Late in the movie when Logan and his love interest escape bleary-eyed from their subterranean city and stumble on the ruins of the Lincoln Memorial, gazing on Lincoln’s chiseled visage Logan haltingly intones, “That must be what it looks like to grow. . . old.”
He might just as easily have been talking about all of Washington. Washington IS old. All that limestone, marble, and granite is calculated to make our young democracy seem both aged and ageless. If you want the constant churn of glass, steel, and concrete capitalism, the New York is your capitol.
But look around Washington today, away from the hallowed halls and stately buildings, and you’ll find a growing resistance to the cult of the old; new buildings, parks, and streets that rival anything strutting down the architectural runways of New York. After years of epidemic drug violence and bureaucratic ineptitude, Washington has been transformed by tireless neighborhood groups, business owners, civic leaders, progressive politicians and some very smart designers—transformed into a city where design matters. Even developers, who historically deserve much of the blame for Washington’s bad buildings and reputation as an architectural backwater, have made great strides toward architectural excellence.
Having grown up in the Washington area, I had written off DC years ago and have spent most of my career learning from “better” cities—cities like New York, San Francisco, Berlin, even Hong Kong and Shanghai.
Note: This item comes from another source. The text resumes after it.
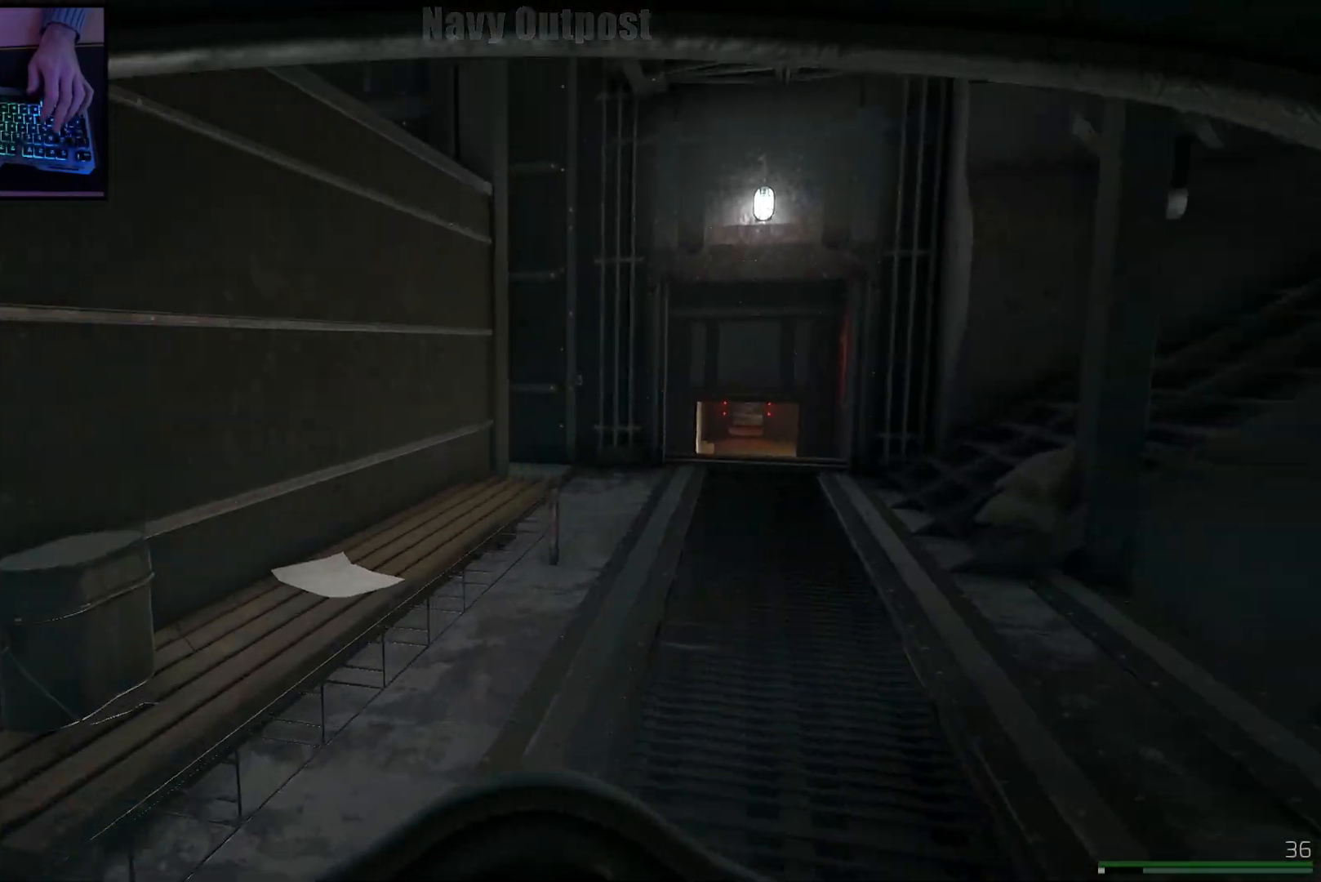
{"keys": ["shift", "w"], "mouse": [], "events": [[317, "d", "down"], [501, "d", "up"]]}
I was largely unaware of the District’s transformation until returning in 2007, the same year the District was named the most walkable city in the nation. (New York ranked 10th).
In spite of the recession, the stalled developments across the city, and Metro’s chronic troubles, Washington continues to improve. But we have a long way still to go! Every bad building, every concession to Washington’s fiscal and aesthetic conservatism is a missed opportunity that will remain on the books for decades.
L’Enfant Terrible is not merely an unruly child, but the embarrassingly candid, often impolite, sometimes sage, but always insightful, guileless naif. In Logan’s domed utopia, I would have been vaporized long ago, but given the pace of development, all Washingtonians feel like kids again; adventuring in a city that grows newer, younger, and more interesting by the day.